Harm reduction versus tough love

by | Feb 22, 2018 | Addiction Treatment Center

If someone in your life is struggling with addiction to drugs or alcohol, you are very likely familiar with the concept of tough love. Tough love means that you stop enabling an addict. Enabling means that you are providing some form of assistance to the addict which provides aid to their survival while they are still using drugs. According to NPR, tough love may be a bad idea. Helping loved ones to get proper medical treatment through detox and rehab may be a better idea.

The thinking behind tough love is that if you prop up the addict with this sort of support, you are making their drug use possible and sustainable. Tough love includes things like kicking the addict out of your home and changing the locks. It can mean withholding financial assistance of any kind. Also it means to not cover up or stand up for the addict when they get in trouble in the workplace or with the law.

Some people may interpret tough love to mean cutting off all communications and contact all together. They may even discontinue providing any help that promotes recovering from addiction. The reason for this may be due to the frustration of repeated failures and relapses. If recovery activities are not working why continue supporting them? Tough love is a concept that has been around for a very long time.

Another concept which has coming to use more recently is harm reduction. Well harm reduction is definitely not the opposite of tough love, there are areas where the two concepts seem to be at opposition. Harm reduction includes any support that reduces the risk of harm from ongoing drug use. It might include supporting the existence of safe drug use areas and clean needle programs. Also it may include the distribution of free or low-cost Narcan to reduce the likelihood of an overdose death from opiates and opioids.

Harm reduction might also be interpreted to mean providing ongoing support for activities that support recovery such as driving an addict to a meeting, providing a meeting list, offering support and transportation and possibly even financial support or help in obtaining financial support for treatment programs.

In fact, harm reduction may even be extended to include treating the addict with more respect.
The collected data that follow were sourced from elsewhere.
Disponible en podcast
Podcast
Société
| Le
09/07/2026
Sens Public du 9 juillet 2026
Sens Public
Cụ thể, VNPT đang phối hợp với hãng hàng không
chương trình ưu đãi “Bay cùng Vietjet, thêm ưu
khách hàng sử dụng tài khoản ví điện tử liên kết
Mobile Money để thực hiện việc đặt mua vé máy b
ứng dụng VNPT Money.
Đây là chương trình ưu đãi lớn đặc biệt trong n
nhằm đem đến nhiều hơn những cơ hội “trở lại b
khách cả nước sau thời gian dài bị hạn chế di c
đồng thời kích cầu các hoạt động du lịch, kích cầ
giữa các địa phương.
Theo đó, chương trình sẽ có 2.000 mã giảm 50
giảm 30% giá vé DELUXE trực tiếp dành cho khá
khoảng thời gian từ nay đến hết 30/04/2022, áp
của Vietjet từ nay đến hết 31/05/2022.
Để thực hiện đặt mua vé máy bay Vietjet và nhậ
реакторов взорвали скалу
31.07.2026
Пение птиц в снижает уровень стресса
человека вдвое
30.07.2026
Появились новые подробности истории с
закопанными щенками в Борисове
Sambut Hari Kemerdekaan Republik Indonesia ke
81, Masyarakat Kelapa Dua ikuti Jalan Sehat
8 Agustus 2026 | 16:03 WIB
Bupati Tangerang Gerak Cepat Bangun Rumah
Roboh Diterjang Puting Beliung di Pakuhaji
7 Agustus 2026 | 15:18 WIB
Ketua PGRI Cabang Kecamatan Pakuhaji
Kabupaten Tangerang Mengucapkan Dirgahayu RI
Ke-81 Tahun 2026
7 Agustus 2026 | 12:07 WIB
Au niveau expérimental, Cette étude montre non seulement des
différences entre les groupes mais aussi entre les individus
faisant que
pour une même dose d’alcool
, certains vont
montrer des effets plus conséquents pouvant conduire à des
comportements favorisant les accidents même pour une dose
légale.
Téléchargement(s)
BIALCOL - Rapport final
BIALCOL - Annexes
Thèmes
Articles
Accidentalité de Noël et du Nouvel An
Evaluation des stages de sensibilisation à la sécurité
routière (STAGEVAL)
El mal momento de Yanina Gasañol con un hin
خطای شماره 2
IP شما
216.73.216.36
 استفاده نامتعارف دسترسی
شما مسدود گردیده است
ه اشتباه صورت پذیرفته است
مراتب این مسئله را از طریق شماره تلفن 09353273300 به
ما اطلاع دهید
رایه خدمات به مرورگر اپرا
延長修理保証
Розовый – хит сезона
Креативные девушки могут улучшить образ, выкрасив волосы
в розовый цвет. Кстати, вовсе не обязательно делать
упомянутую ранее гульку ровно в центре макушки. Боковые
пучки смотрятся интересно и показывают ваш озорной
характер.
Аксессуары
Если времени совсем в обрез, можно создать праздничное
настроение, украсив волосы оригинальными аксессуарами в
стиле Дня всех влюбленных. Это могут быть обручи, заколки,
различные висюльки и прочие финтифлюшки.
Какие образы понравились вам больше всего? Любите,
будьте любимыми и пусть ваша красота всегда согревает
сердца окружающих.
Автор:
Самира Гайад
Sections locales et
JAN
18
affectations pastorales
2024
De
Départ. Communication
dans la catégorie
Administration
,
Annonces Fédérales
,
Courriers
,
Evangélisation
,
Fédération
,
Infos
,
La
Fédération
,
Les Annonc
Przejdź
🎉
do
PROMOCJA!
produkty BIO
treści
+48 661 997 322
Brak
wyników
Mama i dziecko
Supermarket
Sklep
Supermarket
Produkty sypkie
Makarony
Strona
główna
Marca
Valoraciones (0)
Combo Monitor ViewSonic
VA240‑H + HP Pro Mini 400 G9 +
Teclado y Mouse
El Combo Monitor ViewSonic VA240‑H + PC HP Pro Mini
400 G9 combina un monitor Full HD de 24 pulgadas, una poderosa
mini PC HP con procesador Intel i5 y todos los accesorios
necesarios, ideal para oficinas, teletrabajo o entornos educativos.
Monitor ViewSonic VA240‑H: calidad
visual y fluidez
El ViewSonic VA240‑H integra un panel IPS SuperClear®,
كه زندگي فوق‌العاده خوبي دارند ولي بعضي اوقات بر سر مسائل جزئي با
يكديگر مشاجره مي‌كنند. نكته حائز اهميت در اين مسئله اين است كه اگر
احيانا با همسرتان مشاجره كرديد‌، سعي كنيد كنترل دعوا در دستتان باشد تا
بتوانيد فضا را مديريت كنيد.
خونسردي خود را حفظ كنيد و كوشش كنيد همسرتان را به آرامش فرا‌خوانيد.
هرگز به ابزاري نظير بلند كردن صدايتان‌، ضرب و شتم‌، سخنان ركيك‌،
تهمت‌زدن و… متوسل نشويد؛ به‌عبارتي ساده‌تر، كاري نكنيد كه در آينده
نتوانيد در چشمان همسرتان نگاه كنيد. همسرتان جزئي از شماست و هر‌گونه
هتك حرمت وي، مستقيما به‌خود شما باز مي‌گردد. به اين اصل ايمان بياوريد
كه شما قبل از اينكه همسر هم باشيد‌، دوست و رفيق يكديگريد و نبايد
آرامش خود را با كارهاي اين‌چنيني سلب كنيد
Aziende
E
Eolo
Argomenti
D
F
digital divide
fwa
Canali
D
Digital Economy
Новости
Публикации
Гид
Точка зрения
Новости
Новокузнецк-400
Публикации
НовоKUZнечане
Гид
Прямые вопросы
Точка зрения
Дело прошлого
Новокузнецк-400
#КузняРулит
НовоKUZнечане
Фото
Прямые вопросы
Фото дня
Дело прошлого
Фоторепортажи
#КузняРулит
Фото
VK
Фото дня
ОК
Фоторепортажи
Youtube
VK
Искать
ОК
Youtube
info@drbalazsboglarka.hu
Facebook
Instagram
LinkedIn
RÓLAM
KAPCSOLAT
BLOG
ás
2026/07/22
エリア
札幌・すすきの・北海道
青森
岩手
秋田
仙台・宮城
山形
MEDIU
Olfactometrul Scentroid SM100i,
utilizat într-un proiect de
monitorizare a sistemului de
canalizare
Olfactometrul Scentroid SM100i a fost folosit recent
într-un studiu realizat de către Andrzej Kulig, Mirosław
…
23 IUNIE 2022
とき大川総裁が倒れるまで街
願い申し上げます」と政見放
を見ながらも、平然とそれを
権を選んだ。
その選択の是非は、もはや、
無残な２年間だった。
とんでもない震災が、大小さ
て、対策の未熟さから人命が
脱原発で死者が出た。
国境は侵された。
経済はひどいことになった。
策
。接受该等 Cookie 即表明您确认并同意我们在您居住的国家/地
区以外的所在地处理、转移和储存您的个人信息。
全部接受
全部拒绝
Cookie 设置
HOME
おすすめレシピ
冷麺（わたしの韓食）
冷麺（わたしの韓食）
After all, addiction is, without a doubt, a medical illness. It is a chronic illness which needs ongoing long-term treatment. Many experts compare addiction to diabetes as a chronic illness. It might also be compared to terminal cancer. The goal in cancer treatment is remission.

While we can never be certain that the cancer is completely eradicated, we do our best in keeping it at bay for as long as possible. How many addicts are happy to hear when they are examined by a doctor that they are physically healthy. They don’t take into account the fact that addiction itself is it dangerous and deadly condition which is often terminal within a fairly short period of time if not aggressively treated. Thinking of addiction as being more like cancer may be helpful in realizing how serious a situation this really is.

One reason why we treat addicts the way that we do, sometimes we treat them like children and less than full human beings, is because addiction is a mental illness and has effects on certain aspects of behavior. Unfortunately, one of these effects is that addiction causes The afflicted person to lie to their loved ones,to steal and other unbecoming behaviors which are often seen more as moral failings rather than symptoms of a serious and deadly disease.

Family members friends co-workers and other loved ones may hold resentments against the addict. Our treatment as a society of those who are afflicted with mental illness needs to change. Mental illness is as real as any physical condition and should be treated as such.

In fact, it has been proposed that we should not even call a person who suffers from various types of addiction as an addict. There must be a fundamental change in the use of language and how we describe the people and behavior regarding this condition.

So, understanding what harm reduction is and also having a new understanding of what it means for someone to be addicted to drugs may help in changing the way that we are able to support our loved ones. Unfortunately, the nature of drugs has changed over time as well. The addict does not get as many second chances these days as I once did.

The drugs that are out there on the street now are far more deadly than they were in decades past. While some elements of tough love may still be valid, we must be careful in how far we take this concept. If we neglect our loved ones who are afflicted with the disease of addiction, we may be contributing to their ultimate death.

Harm reduction means changing everything about how we see this condition and providing the necessary support to help our loved ones and fellow human beings to survive with the chronic illness of addiction.